Engaging the powerful art through which artists are interpellator and conceptual structures for example for such topics as the nation, identity, justice and equity are determined is not a disengaged or politically ineffective activity. Critical thought and agency for change are effected first at the level of the subject--the viewer, who is moved by the art to respondt; the micro-economies of affect are a necessary effect to the macro-economies of political change.
Change the world with small gestures, in which the smallest gestures becomes epic.
Feminism and visual culture find a meeting point in lived reality. The works in this exhibition is open and broad in relation to its many possibilities for interpretation with feminist implications. The works by InEpic is produced in one cultural context and here to be exhibired and understood in another. Hema Upadhyay´s and Shilpa Gupta´s worls is part of the local art scene, but in In which the smallest gesture becomes epic exhibition set in a different context. The aim of the exhibition is to focus on both the interconnectedness as well as the diversity of women´s experience cross culturally. We are seeing glimps of permeable interwoven relationality. The openness is important in order to merge the works by these artist from different cultures. The difference is again an essential and intricate force in the human situation. In which the smallest gesture becomes epic is mediation of cultural exchange.
InEpic consists of artists Bo Magnus, Nina Grieg and Gitte Sætre. Their previous projects has shown how even the smallest gestures can play against bodily and psychological framework and inherited structures in a political and personal context. InEpics underlying focus on women's choice, conscience and freedom as both political and personal experience has also led to an investigative link between feminism and democratic mindset.
The group works within a context of individual exchange between spectator and participant, and actively working to create momentum in the face of new places and situations.
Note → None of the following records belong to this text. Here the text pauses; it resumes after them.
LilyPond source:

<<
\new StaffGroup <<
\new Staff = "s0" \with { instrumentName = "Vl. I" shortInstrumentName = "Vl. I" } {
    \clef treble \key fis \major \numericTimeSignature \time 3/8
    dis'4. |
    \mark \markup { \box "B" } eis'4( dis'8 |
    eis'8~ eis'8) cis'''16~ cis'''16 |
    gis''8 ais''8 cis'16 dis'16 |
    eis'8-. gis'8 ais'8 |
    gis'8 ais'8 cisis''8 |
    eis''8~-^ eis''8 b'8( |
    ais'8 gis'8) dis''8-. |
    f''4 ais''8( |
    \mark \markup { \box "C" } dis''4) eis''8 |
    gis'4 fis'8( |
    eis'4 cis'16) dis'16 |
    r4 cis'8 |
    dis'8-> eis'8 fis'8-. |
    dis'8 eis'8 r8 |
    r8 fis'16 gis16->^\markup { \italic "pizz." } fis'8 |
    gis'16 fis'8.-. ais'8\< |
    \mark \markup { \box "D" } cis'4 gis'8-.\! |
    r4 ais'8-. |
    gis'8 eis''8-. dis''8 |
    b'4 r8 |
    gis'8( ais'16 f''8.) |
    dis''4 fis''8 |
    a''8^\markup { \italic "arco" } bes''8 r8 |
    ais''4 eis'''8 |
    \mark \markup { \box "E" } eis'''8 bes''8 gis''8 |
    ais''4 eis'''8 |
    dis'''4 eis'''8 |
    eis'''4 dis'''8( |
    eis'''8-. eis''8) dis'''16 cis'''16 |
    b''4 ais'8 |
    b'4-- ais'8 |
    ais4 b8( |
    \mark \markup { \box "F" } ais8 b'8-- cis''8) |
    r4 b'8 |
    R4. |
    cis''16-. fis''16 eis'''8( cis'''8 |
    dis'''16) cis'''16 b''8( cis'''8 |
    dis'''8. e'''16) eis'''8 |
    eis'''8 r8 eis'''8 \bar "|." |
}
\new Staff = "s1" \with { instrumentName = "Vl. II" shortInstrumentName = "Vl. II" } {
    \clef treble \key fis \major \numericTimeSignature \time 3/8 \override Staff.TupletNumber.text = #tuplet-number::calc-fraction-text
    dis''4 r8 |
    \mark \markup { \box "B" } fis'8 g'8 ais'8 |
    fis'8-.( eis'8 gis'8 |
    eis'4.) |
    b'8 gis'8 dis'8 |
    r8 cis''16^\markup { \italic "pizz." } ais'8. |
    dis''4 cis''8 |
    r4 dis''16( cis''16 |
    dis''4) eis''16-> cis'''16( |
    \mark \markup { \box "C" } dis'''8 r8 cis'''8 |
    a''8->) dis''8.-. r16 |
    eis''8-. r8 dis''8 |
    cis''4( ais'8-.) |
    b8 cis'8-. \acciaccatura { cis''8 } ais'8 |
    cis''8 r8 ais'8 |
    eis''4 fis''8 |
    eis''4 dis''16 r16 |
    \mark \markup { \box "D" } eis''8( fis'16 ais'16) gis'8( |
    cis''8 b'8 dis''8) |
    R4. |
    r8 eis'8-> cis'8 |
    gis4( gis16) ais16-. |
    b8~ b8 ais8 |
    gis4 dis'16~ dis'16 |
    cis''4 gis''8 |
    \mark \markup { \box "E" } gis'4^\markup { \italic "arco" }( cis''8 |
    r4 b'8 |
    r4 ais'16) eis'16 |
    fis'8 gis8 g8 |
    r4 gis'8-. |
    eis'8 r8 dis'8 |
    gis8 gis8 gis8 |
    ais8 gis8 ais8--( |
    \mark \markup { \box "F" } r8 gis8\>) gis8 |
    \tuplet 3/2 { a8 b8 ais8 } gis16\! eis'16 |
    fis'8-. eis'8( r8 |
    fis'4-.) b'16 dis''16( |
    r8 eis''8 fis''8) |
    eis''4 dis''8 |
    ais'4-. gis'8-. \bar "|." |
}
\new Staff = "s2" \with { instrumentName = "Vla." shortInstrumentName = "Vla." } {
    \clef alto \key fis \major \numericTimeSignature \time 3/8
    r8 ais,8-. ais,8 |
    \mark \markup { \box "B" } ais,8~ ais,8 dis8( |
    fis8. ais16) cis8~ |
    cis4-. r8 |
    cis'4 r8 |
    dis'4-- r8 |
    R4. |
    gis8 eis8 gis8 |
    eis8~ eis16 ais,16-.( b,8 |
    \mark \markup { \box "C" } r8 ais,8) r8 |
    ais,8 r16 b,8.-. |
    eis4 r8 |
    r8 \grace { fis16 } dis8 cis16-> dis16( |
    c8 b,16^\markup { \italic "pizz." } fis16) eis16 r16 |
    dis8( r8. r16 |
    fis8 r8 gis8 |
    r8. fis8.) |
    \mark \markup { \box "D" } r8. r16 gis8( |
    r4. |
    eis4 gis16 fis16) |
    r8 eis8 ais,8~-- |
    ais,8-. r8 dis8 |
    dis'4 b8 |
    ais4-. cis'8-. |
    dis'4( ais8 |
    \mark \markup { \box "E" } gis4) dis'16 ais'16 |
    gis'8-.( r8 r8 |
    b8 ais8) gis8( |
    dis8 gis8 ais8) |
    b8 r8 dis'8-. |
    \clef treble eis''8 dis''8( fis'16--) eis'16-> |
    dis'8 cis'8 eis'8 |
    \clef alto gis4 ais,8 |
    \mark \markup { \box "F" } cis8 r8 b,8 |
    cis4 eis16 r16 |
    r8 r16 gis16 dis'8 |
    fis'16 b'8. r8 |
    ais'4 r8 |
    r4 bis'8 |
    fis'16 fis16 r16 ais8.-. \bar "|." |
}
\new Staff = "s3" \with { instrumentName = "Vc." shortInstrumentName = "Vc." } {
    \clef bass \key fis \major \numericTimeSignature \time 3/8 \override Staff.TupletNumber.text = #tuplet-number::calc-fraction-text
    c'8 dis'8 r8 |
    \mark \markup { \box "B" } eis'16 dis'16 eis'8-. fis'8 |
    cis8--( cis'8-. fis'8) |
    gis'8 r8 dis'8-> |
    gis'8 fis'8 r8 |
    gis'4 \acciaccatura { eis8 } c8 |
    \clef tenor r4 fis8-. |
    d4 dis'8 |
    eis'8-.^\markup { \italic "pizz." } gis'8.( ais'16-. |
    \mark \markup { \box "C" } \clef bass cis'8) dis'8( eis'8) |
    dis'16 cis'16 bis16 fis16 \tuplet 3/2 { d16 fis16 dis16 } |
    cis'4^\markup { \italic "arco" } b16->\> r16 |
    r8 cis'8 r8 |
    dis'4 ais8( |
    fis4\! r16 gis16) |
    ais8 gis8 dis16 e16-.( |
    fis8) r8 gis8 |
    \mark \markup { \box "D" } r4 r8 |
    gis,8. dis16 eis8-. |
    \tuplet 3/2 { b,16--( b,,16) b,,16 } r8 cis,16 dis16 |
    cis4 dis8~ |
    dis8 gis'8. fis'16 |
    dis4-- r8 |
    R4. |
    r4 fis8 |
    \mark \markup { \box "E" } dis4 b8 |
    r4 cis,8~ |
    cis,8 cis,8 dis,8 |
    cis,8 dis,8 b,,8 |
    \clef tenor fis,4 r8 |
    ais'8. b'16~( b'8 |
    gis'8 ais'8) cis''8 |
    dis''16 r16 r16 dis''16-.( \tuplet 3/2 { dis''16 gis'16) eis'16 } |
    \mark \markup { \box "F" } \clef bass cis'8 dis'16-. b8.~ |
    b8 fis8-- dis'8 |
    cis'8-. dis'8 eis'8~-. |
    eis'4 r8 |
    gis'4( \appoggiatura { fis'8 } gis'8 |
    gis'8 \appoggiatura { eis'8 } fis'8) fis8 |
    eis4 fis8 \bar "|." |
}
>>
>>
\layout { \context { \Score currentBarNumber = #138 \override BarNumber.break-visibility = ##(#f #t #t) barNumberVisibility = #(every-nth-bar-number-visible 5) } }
Their overall mission is to provide this friction a larger space to operate in, and through process, practice and experience develop an artistic strategy.
InEpic´s approach is based on constructive actions through the production of initiatives and productions not limited to object based work, but also text / moving image / action/ performative work. It is not lead by theory or even feminist theory for that matter. What is important here is an open, human voice manifested through an awareness of medium, materiality and associated meanings and context.
Hema Upadhyay. This work is site specific and the whole idea with these stickers is that the audience can go really close to the work and see each of the figures. When observed from a distance, the work looks like a beautiful, decorative pattern, it is only when one goes closer that you can see all the various figures, interacting and reacting to one another creating a sort of chaos. The artist has always spoken about displacement and migration and this work is another way of projecting her concerns where you can notice a mad play among beings only on closer inspection or by looking under the surface.